You don't need to do the TI thing (which performance-penalizes even un-contended accesses), you can just make the Z80 so if HALT gets pulled by a read or write handler it backs up that cycle and halts.
but then a write that wouldn't happen has already happened.
or a read that wouldn't happen has already happened.
you can rewind time to before they happened, but they still happened, that's why it needs to be speculative, not the actual operation, the actual operation can't be allowed to happen if the Z80 is frozen.
it might 'work' for most cases, but it's still a hack, and could still have side-effects. I suspect those hacks exist for this reason, because MAME can't handle it properly for the cores where it gets used.
since you're working with screens and raster timings here those things would directly affect how demos run. If you allow a write to happen, then have the CPU pause, that data, used for a screen effect, is going to be in VRAM not next time the ULA frees it, but before/during, which if you're doing accurate ULA timings, means the ULA might pull the incorrect data and the effect will appear a few pixels too early as RAM has already changed.
the fundamental problem, or at least the way I see it, is that the asserting of the address lines, and the actual read/write operation are two separate actions.
it's a similar theory those fast ARM cartridges for old systems work on, they can see the address lines being asserted as a separate operation before the data is read / written, and in those cases the ARM is fast enough to execute an entire block of code to get the data before it needs to be pushed out without slowing down the CPU.
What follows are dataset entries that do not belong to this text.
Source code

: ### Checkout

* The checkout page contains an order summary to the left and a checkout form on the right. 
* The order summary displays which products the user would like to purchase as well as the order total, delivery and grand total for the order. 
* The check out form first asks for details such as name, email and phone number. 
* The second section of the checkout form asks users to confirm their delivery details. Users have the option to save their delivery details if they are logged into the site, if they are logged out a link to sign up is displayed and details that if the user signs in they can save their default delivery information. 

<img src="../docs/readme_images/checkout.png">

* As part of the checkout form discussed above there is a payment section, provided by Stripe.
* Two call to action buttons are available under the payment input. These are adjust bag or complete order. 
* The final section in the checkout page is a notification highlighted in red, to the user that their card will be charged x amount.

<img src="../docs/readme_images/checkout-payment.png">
MAME doesn't differentiate between the two stages of the operation. For things like this to work, without hacks, MAME needs to.
So yeah, the SETOFFSET_MEMBER type thing, prior to any access, be it readmem/writemem/readport/writeport/opcode fetch, as a separate instruction stage, including performance hit, absolutely *is* needed. This needs to be in conjunction with another callback to tell the CPU that the address it just tried to access is now free so that it can try again (due to timings, I guess it would need to check again if it was free incase something else stole it in the meantime)
I guess this is also really why you need code generators generating the CPU .cpp code too, because ideally you'd be able to generate fast/slow paths in the Z80 core, because I don't really think you want this level of accuracy for the one embedded in the Dreamcast for instance ;-) You'd want to be able to generate a version with all the checks / callbacks, and one without and pick which codepath to use depending on if the driver attempts to install callback handlers for address accesses.
I suppose you'd call this 'signal accurate' rather than 'cycle accurate' ?